Cybersecurity researchers have uncovered a new software supply chain attack campaign named Miasma that compromised multiple npm packages linked to Red Hat cloud services in an effort to steal credentials, extract sensitive information from developer systems, and spread a self propagating malware infection. Security researchers described the campaign as a smaller scale variation of the previously documented Shai Hulud worm because it uses many of the same tactics including install time execution, credential harvesting, CI/CD targeting, encrypted data exfiltration, and downstream propagation through trusted software environments. The activity was identified by Socket, which stated that the campaign leveraged malicious code embedded within npm packages commonly used in development workflows, creating risks for organizations that rely on open source software dependencies.
Researchers said the exact threat actor behind the campaign remains unclear. Attribution has become increasingly difficult because TeamPCP, also known as Replicating Marauder, TGR CRI 1135, and UNC6780, had previously released tools associated with the Shai Hulud malware publicly, enabling other cybercriminal actors to adopt similar methods. Several affected npm packages were reportedly compromised, including @redhat-cloud-services/vulnerabilities-client, @redhat-cloud-services/tsc-transform-imports, @redhat-cloud-services/topological-inventory-client, @redhat-cloud-services/sources-client, @redhat-cloud-services/rule-components, @redhat-cloud-services/remediations-client, and @redhat-cloud-services/rbac-client. Security analysis from organizations including Aikido Security, JFrog, Microsoft, OX Security, ReversingLabs, SafeDep, StepSecurity, and Wiz found that these packages contained obfuscated preinstall scripts capable of harvesting GitHub Actions secrets, npm authentication tokens, cloud credentials, Kubernetes and Vault secrets, SSH keys, Git credentials, and other sensitive data stored on infected systems.
The malware also introduced encrypted data exfiltration mechanisms that transmitted stolen information through an endpoint designed to resemble Anthropic infrastructure while using GitHub as a fallback channel. Researchers noted that the malware attempted to weaponize stolen credentials to expand the compromise into software supply chains by tampering with repositories and automation workflows. Security firm SafeDep reported that the malicious payload interacted with npm identity services, repackaged software tarballs, and signed manipulated artifacts using Sigstore to preserve legitimacy. Investigators also discovered that compromised credentials were sent to attacker controlled public GitHub repositories carrying the description “Miasma: The Spreading Blight.” According to OX Security, the earliest known commit linked to this identifier appeared on May 29, 2026, suggesting either active deployment or testing around that period. Additional analysis showed the malware scanning repositories where compromised GitHub tokens had write access and modifying workflows using verified commit techniques to maintain trust and evade suspicion.

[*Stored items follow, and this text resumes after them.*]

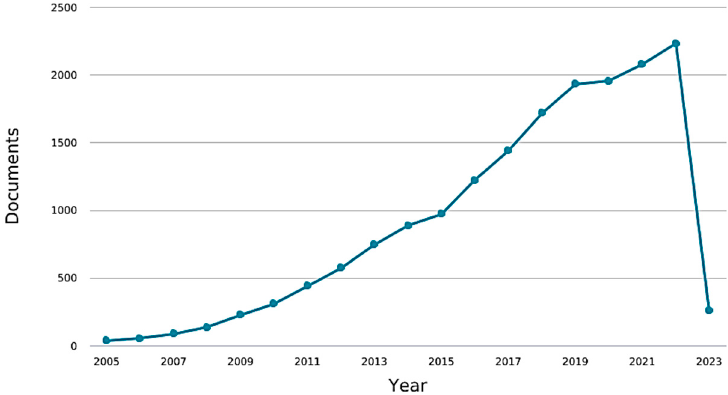
significant decrease.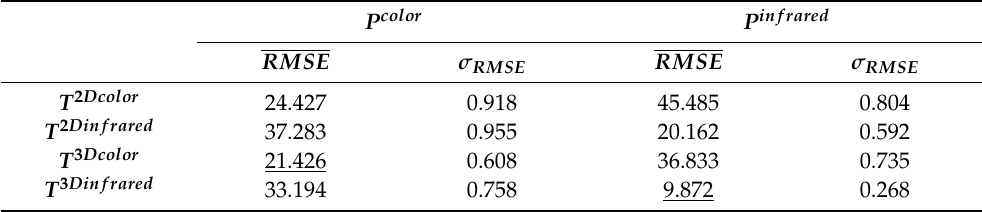
Table 1. Mean and standard deviation of RMSEs calculated between aligned and reference point clouds with static target, where calibration techniques have been applied [mm]. The best results of RMSE are underlined.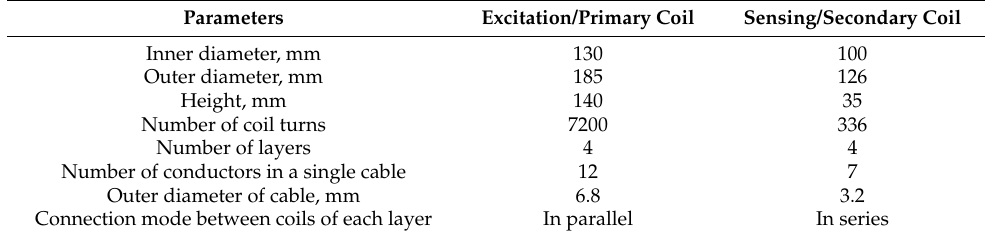
Table 1. Technical parameters of the coil sensor and the Hall sensor.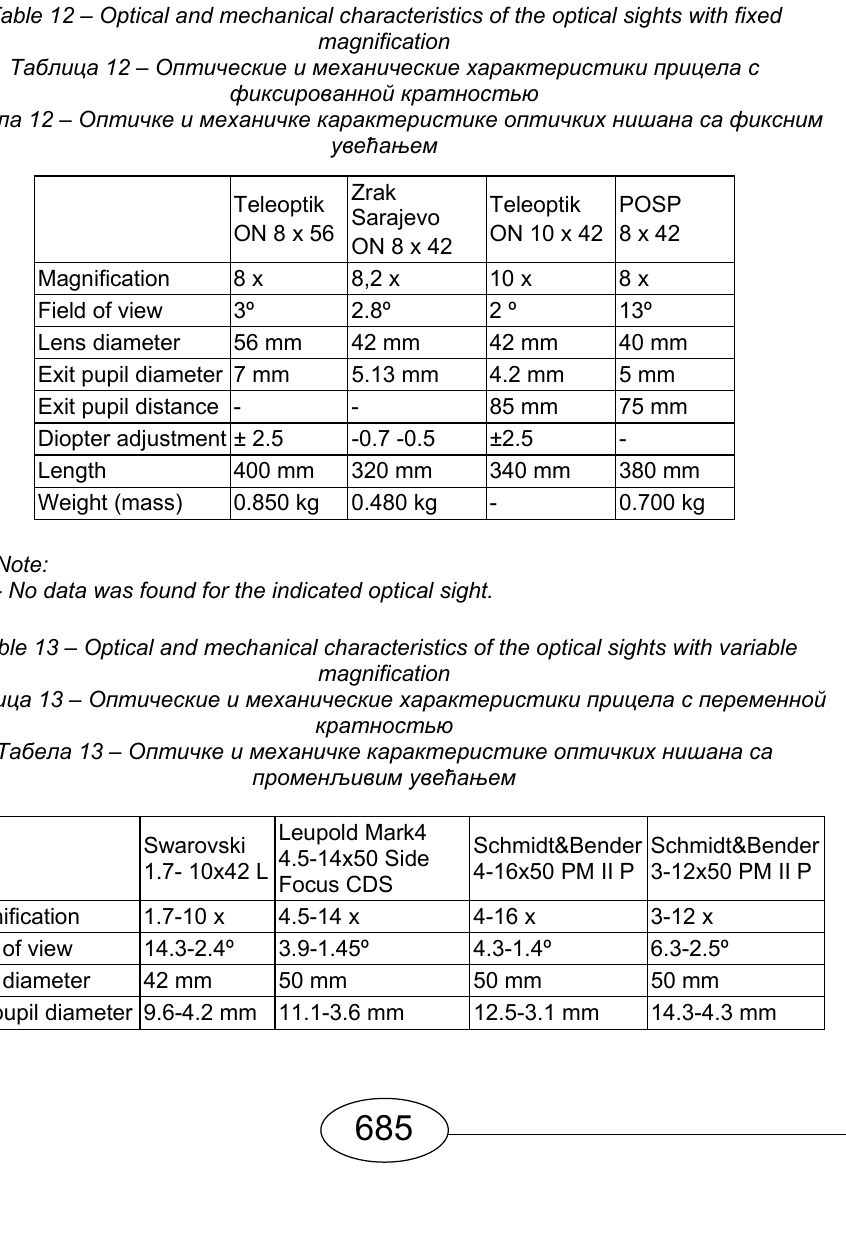
Table 12 – Optical and mechanical characteristics of the optical sights with fixed magnification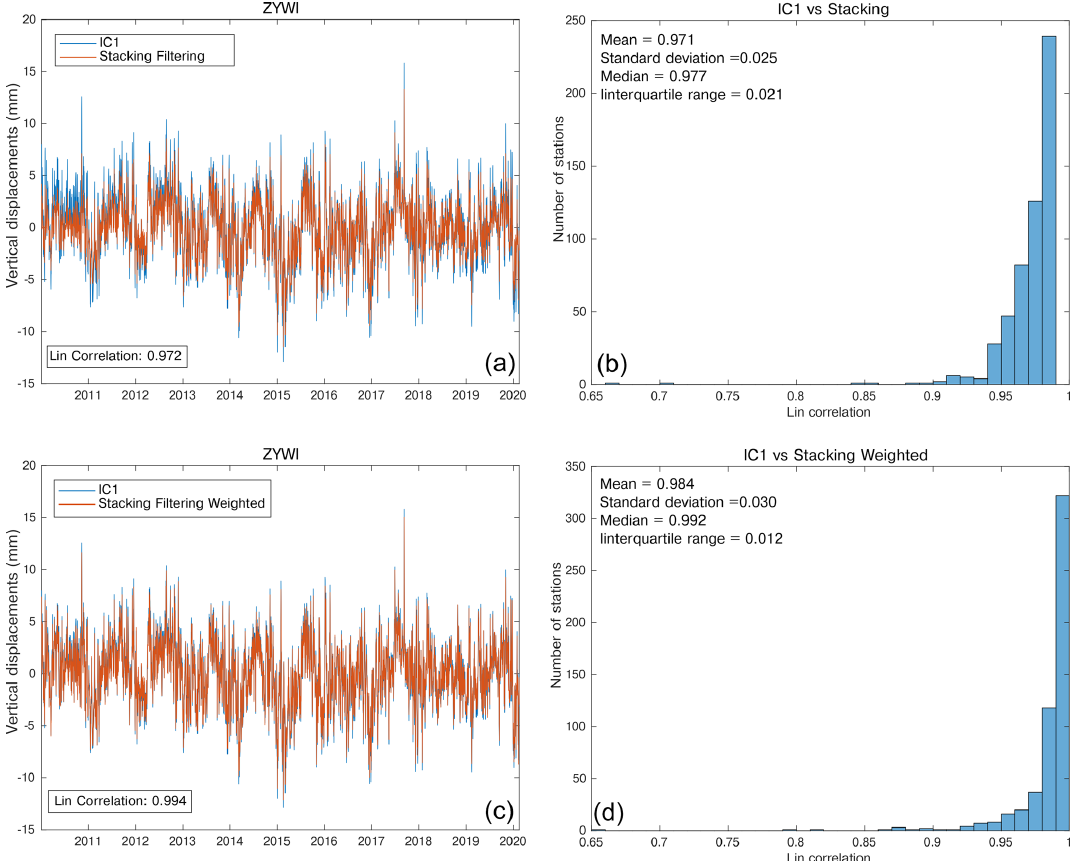
Figure 13. Comparison between the displacement associated with IC1 at the GNSS ZYWI site and the CME estimated with the stacking filtering method (a) and the weighted stacking filtering method (c) . We also show the histogram representing the Lin correlation between the displacements associated with the IC1 and the CME estimated with the stacking filtering method (b) and the weighted stacking filtering method (d) at each site. We point out that the CME computed with the aforementioned methods is, by definition, the same at each station, whereas the displacements associated with IC1 have the same temporal evolution but (slightly) different amplitudes. We plot the station ZYWI as an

Researchers further observed sophisticated persistence and evasion techniques built into the malware. The malicious software reportedly checked for endpoint protection products including CrowdStrike, SentinelOne, Carbon Black, and StepSecurity Harden Runner before initiating its activity. It also attempted privilege escalation in CI/CD systems by modifying container environments to grant passwordless administrative privileges. Persistence mechanisms included injecting startup hooks into Anthropic Claude Code and modifying Visual Studio Code project configurations so malware execution could automatically occur whenever projects were opened. Wiz researchers reported that this latest version introduced new collectors targeting cloud identities in Google Cloud Platform and Microsoft Azure, signaling increased interest in obtaining direct cloud access rather than only extracting stored secrets. Evidence gathered during the investigation suggests that the compromise may have originated from a Red Hat employee GitHub account, where malicious orphan commits were allegedly pushed to repositories without code review. Security researchers recommend isolating affected systems, rotating credentials, auditing workflow changes, removing malicious package versions, and reviewing software artifacts created during the compromise period. The disclosure follows a growing number of supply chain incidents affecting open source ecosystems, including attacks involving Aqua Trivy, Checkmarx KICS, Bitwarden, SAP, TanStack, GitHub, Nx Console, and the recently identified Megalodon campaign that targeted CI/CD secrets and cloud environments.